Para recuperar o sentido da representação a solução é muito clara: o fim da reeleição para todos os cargos de representação legislativa. Política não é profissão e cada um só deve ter um mandato de 4 anos, seja de vereador, deputado ou senador. Quando um eletricista, uma professora, um médico, uma petroleira, um lavrador ou uma esteticista se torna um político profissional e passa a trabalhar por uma carreira política, perdemos todos:

–          perdem os seus colegas de profissão de origem e seus “clientes”, pois o novo político passa a manipular as ferramentas de uma outra “profissão”. Deixa os seus iguais para trás sem jamais pensar em voltar à antiga profissão, que está na origem de tudo;

–          perdem seus eleitores, que imaginaram estar elegendo um representante, mas vão ter que aturar mais um político entocado em uma vida política rotinizada em nome de uma carreira;

–          perde a sociedade como um todo, pois perde seu, ou sua, eletricista, professora, médico, petroleira, lavrador, esteticista, etc e não ganha em troca alguém voltado para os interesses de todos nós, pois o político profissional vai se ocupar em primeiro lugar de buscar dinheiro e poder para continuar empoleirado no legislativo.

As coisas estão de ponta cabeça: permite-se a reeleição ali onde deveria ser obrigatória a renovação. Se a recondução a qualquer outro mandato legislativo for proibida, mesmo que para um cargo diferente do já ocupado (fim da política como carreira), ganhamos todos:

–          o fim da recondução acabará com a perspectiva de uma carreira política, o que será um filtro poderoso contra o ambicioso político típico de nossos dias;

–          todo aquele que se candidatar saberá que terá de voltar à sua profissão depois dos 4 anos de mandato como representante – se for um mau representante poderá comprometer seu futuro profissional, pois terá de voltar para o meio de onde saiu (os políticos só se reinventam e traem porque tem a perspectiva de uma carreira);

–          a troca periódica e compulsória dos representantes vai tornar a representação o que ela deve ser: fluxo dos interesses, desejos, expectativas, projetos e esperanças da sociedade (hoje a representação não é fluxo – é rotina que segue a cadência dos interesses mesquinhos dos que fizeram da política uma profissão);

–          a renovação permanente de representantes vai obrigar os partidos a funcionarem de modo totalmente diferente, pois hoje eles estão deformados pelo domínio  burocrático dos profissionais da política – os partidos terão de liberar energias e talentos internos que seus mandachuvas sufocam, e terão de abrir as portas à sociedade, se quiserem representa-la;

–          um representante legislativo bem avaliado, tenha sido eleito como candidato avulso ou por um partido, poderá aspirar a condição de gestor público num mandato executivo, seja de prefeito, governador ou presidente.

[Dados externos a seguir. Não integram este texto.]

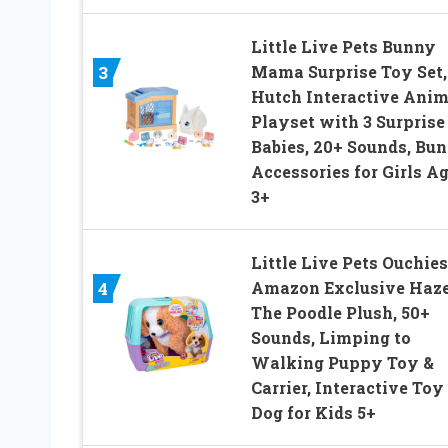
Little Live Pets Bunny
Mama Surprise Toy Set,
3
Hutch Interactive Anim
Playset with 3 Surprise
Babies, 20+ Sounds, Bu
Accessories for Girls A
3+
Little Live Pets Ouchies
Amazon Exclusive Haze
4
The Poodle Plush, 50+
Sounds, Limping to
Walking Puppy Toy &
Carrier, Interactive Toy
Dog for Kids 5+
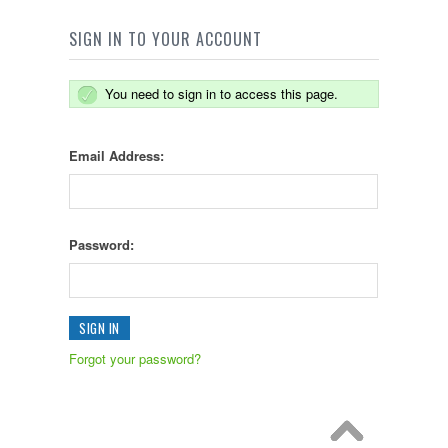
SIGN IN TO YOUR ACCOUNT
You need to sign in to access this page.
Email Address:
Password:
Forgot your password?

A bandeira de SÓ 4 anos de mandato legislativo é radical porque ao mesmo tempo em que se luta para mudar a Constituição via um projeto de lei de iniciativa popular, colhendo milhões de assinaturas em todo o Brasil, podemos praticar desde já o que propomos: em 2014, nenhum voto para representante em quem já tem, ou tenha tido, mandato legislativo, por melhor que seja o político.

Essa bandeira é radical porque seu sucesso depende, antes de tudo, da nossa própria prática horizontal, dispensando-nos de esperar pela mudança legal vertical que não obstante defendemos. Essa bandeira é radical porque vai à raiz de todos os problemas políticos. Essa bandeira é radical porque propõe uma transformação viável sem derramamento de sangue, embora imponha algumas perdas.

Não há transformação sem perdas. Vamos ter de abrir mão dos poucos representantes em quem atualmente confiamos para alcançar uma meta mais elevada: uma representação que corresponda à dinâmica de uma sociedade em mudança: cheia de problemas, mas a cada dia mais comunicativa e participante.